→ **Things to do**:
1. Reproduce the passage of the article on daytime TV game shows from "Sometimes a single" up to and including "its most distinctive.".
2. Carry on writing the article about the game show Hot Potato, starting after its last sentence.

# Start of Source document

Sometimes a single TV episode can exemplify the spirit of its time and the properties that make television a unique medium. A Very Special Episode presents The A.V. Club’s survey of TV at its most distinctive.

The end was already nigh for the daytime network TV game show by the time Hot Potato debuted on January 23, 1984. Having survived the scandals of the ’50s, game shows grew in popularity through the ’60s thanks a few tried-and-true formats, like the “panel show”—where an assortment of Broadway stars and noted raconteurs asked questions of average Joes—and games where ordinary folks were asked to perform silly stunts or solve little brain-teasers. In the ’70s, the genre exploded, as The Price Is Right, Match Game, Pyramid, Family Feud, and Wheel Of Fortune anchored daytime lineups, surrounded by dozens of colorful, sometimes crazy shows. (The Magnificent Marble Machine, anyone?) But by the ’80s, the networks were increasingly leaving the gaming business up to the syndicators, while saving their own airtime for soap operas and talk shows, which were proving more lucrative. The golden age was over.

Hot Potato followed a fairly typical game show arc for the time. The game itself wasn’t terribly original: Like Family Feud and Card Sharks, the questions relied largely on public surveys, the results of which the contestants were asked to list one at a time. Hot Potato’s big gimmick was that it was played by two teams of three, who had the option to name an item on the list or to challenge an opponent to come up with one. (It was Family Feud with more strategy, in other words.) The show failed to catch on in its original format, with teams of civilians related by occupation or hobby, and so on April 23, NBC and Barry & Enright Productions relaunched the program as Celebrity Hot Potato—a change that savvy fans of the genre recognized as a last gasp. Run down the list of short-lived ’80s game shows and you’ll find that a significant number added a celebrity element just before their inevitable cancellation.

# End of Source document
# Start of Information given

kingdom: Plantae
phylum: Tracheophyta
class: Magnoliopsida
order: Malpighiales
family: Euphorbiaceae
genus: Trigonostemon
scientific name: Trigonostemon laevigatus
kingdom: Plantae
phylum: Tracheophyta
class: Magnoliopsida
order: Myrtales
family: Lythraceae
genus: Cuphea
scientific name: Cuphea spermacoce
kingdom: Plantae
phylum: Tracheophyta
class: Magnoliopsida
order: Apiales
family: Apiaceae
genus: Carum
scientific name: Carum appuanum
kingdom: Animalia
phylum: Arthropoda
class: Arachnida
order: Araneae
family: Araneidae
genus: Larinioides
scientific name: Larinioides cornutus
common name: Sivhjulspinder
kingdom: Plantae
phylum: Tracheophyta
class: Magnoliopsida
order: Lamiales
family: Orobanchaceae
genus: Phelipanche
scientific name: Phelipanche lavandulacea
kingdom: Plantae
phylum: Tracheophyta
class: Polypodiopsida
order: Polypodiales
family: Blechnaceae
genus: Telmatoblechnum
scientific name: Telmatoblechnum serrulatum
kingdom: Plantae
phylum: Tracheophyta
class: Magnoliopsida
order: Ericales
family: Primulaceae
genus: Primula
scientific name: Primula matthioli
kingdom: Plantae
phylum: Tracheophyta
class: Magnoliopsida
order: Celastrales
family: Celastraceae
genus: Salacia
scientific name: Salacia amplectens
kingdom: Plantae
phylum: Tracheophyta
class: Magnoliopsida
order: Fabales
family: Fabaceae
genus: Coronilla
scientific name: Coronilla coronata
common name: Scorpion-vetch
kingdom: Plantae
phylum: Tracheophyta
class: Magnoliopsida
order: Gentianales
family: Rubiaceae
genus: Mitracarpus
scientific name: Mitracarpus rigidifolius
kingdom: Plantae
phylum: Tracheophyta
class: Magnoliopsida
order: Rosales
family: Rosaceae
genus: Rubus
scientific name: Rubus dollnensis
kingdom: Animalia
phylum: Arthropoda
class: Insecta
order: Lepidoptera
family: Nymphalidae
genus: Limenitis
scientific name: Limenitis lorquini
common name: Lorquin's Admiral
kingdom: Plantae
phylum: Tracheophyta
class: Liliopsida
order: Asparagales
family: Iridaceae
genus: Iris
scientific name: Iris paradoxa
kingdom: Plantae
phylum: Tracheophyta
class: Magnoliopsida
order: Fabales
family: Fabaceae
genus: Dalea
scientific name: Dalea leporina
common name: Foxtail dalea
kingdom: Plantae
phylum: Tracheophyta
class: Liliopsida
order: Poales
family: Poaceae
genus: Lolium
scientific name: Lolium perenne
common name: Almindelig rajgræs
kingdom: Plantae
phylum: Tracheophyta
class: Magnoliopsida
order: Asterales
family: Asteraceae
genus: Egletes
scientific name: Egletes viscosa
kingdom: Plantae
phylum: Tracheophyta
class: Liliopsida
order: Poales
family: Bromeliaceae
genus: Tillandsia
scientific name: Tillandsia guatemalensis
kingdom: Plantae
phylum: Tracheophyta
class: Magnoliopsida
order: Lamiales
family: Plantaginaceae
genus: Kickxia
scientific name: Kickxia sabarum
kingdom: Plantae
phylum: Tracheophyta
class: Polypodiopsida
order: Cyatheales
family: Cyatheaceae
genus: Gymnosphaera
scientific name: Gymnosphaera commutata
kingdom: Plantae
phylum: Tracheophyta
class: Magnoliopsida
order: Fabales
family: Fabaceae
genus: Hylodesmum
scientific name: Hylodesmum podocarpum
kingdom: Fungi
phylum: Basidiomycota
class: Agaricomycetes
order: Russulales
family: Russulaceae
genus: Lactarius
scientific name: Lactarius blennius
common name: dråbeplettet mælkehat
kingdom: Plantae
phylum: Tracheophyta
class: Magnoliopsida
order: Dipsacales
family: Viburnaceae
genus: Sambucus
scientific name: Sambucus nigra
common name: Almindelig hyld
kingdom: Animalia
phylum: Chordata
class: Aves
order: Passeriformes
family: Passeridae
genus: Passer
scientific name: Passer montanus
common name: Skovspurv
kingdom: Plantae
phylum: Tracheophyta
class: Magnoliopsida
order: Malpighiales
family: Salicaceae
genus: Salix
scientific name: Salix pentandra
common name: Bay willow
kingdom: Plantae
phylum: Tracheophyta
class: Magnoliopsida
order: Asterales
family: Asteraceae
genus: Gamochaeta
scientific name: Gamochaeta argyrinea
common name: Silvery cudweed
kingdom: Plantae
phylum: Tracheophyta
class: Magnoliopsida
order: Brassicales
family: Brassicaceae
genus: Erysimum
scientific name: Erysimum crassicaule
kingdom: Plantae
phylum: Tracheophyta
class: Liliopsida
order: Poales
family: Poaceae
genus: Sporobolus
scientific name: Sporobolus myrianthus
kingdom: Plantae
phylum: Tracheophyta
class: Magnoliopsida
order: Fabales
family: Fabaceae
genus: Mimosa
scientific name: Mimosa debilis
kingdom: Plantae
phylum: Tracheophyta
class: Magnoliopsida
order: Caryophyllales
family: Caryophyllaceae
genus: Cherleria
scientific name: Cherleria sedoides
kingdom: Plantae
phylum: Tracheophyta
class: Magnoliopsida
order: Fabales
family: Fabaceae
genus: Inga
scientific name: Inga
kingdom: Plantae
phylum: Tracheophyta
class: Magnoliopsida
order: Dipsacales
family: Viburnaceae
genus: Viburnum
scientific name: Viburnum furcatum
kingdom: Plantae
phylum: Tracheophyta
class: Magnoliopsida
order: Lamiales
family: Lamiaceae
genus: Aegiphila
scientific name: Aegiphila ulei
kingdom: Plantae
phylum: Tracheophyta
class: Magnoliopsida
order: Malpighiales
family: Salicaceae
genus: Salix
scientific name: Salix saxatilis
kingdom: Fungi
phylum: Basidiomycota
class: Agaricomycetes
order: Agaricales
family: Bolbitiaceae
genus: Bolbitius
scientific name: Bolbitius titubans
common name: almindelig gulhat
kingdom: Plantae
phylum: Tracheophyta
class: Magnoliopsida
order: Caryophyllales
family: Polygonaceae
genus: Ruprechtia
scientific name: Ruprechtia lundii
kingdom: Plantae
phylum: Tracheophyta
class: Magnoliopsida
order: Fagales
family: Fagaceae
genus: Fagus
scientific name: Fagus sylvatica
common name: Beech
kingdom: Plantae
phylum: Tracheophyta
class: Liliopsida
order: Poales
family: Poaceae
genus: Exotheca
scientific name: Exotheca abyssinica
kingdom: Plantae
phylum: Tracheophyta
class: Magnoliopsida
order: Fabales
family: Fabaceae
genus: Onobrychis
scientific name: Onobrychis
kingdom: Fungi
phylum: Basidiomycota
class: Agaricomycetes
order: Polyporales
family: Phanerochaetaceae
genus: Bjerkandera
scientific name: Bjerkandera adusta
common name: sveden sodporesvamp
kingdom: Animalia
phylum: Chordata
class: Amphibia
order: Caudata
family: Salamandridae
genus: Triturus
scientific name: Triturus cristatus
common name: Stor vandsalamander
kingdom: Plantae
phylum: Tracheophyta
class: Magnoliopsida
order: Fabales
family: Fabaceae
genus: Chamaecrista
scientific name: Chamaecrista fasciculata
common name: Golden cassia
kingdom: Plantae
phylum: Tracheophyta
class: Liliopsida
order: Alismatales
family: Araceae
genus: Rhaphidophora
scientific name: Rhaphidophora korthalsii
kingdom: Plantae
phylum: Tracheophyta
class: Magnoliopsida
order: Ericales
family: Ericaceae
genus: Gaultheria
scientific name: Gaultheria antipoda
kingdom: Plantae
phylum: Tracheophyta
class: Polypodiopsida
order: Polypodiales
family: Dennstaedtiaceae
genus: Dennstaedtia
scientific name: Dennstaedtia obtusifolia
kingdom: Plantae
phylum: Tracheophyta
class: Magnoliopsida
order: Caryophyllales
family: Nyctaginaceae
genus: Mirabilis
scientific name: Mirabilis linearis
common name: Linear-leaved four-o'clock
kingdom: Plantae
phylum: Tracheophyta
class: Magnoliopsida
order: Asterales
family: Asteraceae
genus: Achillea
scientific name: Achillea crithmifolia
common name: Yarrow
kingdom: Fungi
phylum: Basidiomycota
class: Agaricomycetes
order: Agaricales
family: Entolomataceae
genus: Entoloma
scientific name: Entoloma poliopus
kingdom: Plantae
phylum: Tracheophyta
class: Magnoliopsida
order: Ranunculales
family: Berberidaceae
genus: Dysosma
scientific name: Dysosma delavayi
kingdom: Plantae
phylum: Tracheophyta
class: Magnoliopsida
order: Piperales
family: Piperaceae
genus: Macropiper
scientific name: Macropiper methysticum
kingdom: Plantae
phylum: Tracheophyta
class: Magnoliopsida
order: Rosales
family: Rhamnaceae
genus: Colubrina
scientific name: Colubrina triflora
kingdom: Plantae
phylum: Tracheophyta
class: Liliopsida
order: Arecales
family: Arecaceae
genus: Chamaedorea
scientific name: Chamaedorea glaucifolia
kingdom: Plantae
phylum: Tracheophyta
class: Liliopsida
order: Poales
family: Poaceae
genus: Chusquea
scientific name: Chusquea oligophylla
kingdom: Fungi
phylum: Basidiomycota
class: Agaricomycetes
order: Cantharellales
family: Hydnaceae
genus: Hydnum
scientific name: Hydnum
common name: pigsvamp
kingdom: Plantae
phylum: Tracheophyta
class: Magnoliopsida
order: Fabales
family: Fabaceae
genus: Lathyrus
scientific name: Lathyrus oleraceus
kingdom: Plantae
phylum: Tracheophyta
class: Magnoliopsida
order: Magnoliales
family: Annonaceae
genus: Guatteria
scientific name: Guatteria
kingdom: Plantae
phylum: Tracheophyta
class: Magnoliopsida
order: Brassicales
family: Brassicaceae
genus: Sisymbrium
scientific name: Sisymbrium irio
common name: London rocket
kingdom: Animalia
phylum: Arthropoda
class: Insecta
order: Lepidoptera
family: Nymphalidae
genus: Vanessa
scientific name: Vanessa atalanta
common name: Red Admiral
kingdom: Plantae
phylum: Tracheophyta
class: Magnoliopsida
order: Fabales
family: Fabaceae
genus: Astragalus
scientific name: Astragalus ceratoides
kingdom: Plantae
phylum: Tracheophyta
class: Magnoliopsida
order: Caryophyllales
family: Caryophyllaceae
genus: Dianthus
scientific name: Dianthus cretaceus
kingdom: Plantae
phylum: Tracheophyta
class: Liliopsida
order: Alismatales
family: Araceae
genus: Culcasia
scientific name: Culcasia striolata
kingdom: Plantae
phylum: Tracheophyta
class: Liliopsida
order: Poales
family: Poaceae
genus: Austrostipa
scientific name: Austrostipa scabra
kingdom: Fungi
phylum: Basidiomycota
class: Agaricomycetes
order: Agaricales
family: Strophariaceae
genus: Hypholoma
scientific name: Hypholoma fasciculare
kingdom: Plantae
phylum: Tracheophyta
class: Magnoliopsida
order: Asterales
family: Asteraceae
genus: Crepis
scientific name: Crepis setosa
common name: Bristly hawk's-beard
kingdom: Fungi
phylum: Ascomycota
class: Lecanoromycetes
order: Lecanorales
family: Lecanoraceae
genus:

# End of Information given

→ **Expected results**:
1.
Sometimes a single TV episode can exemplify the spirit of its time and the properties that make television a unique medium. A Very Special Episode presents The A.V. Club’s survey of TV at its most distinctive.

2.
One big problem—circa 1984, anyway—was that celebrities weren’t what they had been. Stars were a common component of the game show heyday of the ’60s and ’70s too, though even then, the “stars” in question were usually old comedians, ingénues, or fourth-billed character actors promoting their new TV series. Some, like Charles Nelson Reilly, Paul Lynde, and Brett Somers, became more famous for being on game shows than they ever were as actors. Some, like Richard Dawson, made the transition from the panel to hosting. And many picked up an extra paycheck in primetime once shows like Love Boat and Fantasy Island gave the C-list a comfy home. The end result was celeb-glut. The mere presence of a famous face on TV became less than enticing.

Then there was the added problem of exactly how these celebrities were meant to behave. Why were they there, exactly? To help the contestant, or to be entertaining? There were some shows—like Password and Pyramid—where the guest stars were expected to know the game and to come to compete. Others—like Hollywood Squares and Match Game—were far looser. Match Game became the biggest hit in daytime when it was revived in 1973, and drew numbers to rival primetime programming during its peak year of 1975, which led to the show’s shrewdest and most popular player, Richard Dawson, being tapped to host Family Feud. During Family Feud’s biggest ratings years, Dawson was a swaggering presence who had enough leverage to insist on beginning each show with a short monologue. That’s how popular the “game show celebrities” were in the ’70s.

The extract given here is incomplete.